Your mouth waters. You want to be at their picnic. Yet you know that getting there means crossing the river. The water looks cold, deep, wide, and fast- moving. Do you give up your dreams of being on the other side? Do the thoughts of the revelers persist? Do you push them away?
Are you seeking a more meaningful, satisfying career? Here are some suggestions for crossing over:
Stay in touch with the energy that draws you to the other side. Immerse yourself in the positive feelings of what you are wanting. Let yourself be inspired to take some next micro-action. Allow for a slower pace. Know you need not make wholesale change.
Find other people who are already on the other side and enjoying it. Ask them how they got across? What advice do they have?
Seek out ways to have a taste of the other side. Enroll in a class or a workshop. Take a Vocation Vacation and try out a new career - this is a way to get a sample of a new life - maybe you want to check out life as a TV reporter, vintner, or photographer!
Vividly visualize yourself already in the new career - imagine that new life fully. Who is with you? What environments are you in? What activities are you doing -for livelihood, leisure, and learning? What are the highlights of your day? Tune in, especially, to the sensations that let you know you are enjoying this new life. Pattern those into you.
I hope you enjoy the flow of the river and your journey to a new shore! Please do let me know how I can support you along the way.
For more resources on smooth transitions click here:
(2) Being, Incorporated™: Feeling Nervous? Give Yourself a Hand
Maybe the prospect of change makes you feel fearful or nervous. Here's a way to manage those feelings. It's an activity called 'The Bell Hand,' from a book I truly treasure: What Are You Afraid Of? A Body/Mind Guide to Courageous Living, by Lavinia Plonka.
Bring the thumb and fingertips of your right hand Then, slowly let them fall apart. Repeat this a few times. Then, synch up the 'open and close' movement of your fingers with your inhalations and exhalations.
This process may calm you, because the nerve endings in the fingertips and thumb are some of the most sensitive in the body. Neurologists suspect touching your fingers together with your thumb fires responses in the parietal -- or sensory -- part of the brain, which can cause the calming effect.
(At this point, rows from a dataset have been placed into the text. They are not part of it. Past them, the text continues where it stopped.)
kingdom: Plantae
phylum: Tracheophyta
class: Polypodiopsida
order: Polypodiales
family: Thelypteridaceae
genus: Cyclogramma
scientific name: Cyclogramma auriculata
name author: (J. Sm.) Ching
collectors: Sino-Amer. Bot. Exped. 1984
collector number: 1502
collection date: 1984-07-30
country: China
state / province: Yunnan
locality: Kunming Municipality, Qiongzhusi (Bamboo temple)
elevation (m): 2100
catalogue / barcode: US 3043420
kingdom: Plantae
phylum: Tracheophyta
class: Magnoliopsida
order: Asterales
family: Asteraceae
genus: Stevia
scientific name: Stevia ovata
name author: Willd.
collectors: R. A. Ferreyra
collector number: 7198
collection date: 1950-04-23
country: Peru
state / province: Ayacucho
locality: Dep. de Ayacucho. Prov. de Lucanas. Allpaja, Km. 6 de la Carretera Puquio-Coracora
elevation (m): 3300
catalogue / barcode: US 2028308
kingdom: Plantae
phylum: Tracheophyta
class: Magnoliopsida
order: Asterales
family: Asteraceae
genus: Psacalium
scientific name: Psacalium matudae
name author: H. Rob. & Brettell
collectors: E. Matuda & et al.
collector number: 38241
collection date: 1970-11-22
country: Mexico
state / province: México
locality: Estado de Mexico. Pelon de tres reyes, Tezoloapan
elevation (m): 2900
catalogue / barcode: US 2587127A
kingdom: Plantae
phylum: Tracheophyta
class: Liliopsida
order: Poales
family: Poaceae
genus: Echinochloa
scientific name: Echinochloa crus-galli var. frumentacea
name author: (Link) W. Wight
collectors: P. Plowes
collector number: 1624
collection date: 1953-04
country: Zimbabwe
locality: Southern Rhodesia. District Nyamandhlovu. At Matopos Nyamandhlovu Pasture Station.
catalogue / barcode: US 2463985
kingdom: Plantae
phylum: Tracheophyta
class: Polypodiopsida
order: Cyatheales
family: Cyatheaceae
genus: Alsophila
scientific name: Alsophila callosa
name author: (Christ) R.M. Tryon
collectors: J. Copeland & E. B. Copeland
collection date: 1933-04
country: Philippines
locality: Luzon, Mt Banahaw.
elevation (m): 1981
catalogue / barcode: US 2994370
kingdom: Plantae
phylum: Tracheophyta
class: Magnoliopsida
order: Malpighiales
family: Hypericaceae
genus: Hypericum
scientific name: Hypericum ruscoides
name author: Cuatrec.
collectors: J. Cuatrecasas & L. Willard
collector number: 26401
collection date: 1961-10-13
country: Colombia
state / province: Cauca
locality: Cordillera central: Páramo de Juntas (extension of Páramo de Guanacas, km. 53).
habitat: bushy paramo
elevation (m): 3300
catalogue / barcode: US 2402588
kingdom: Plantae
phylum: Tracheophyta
Overcome fears! Buy the book, What Are You Afraid Of?
(3) In Closing
Swimming in Your Dreams
Recently, I have been exploring the writing of Henry David Thoreau. I have this quote to share with you.
"I learned this, at least, by my experiment: that if one advances confidently in the direction of his dreams, and endeavors to live the life which he has imagined, he will meet with a success unexpected in common hours."
I hope you savor your dreams and musings, so that you may a life that satisfies your body, mind, and spirit.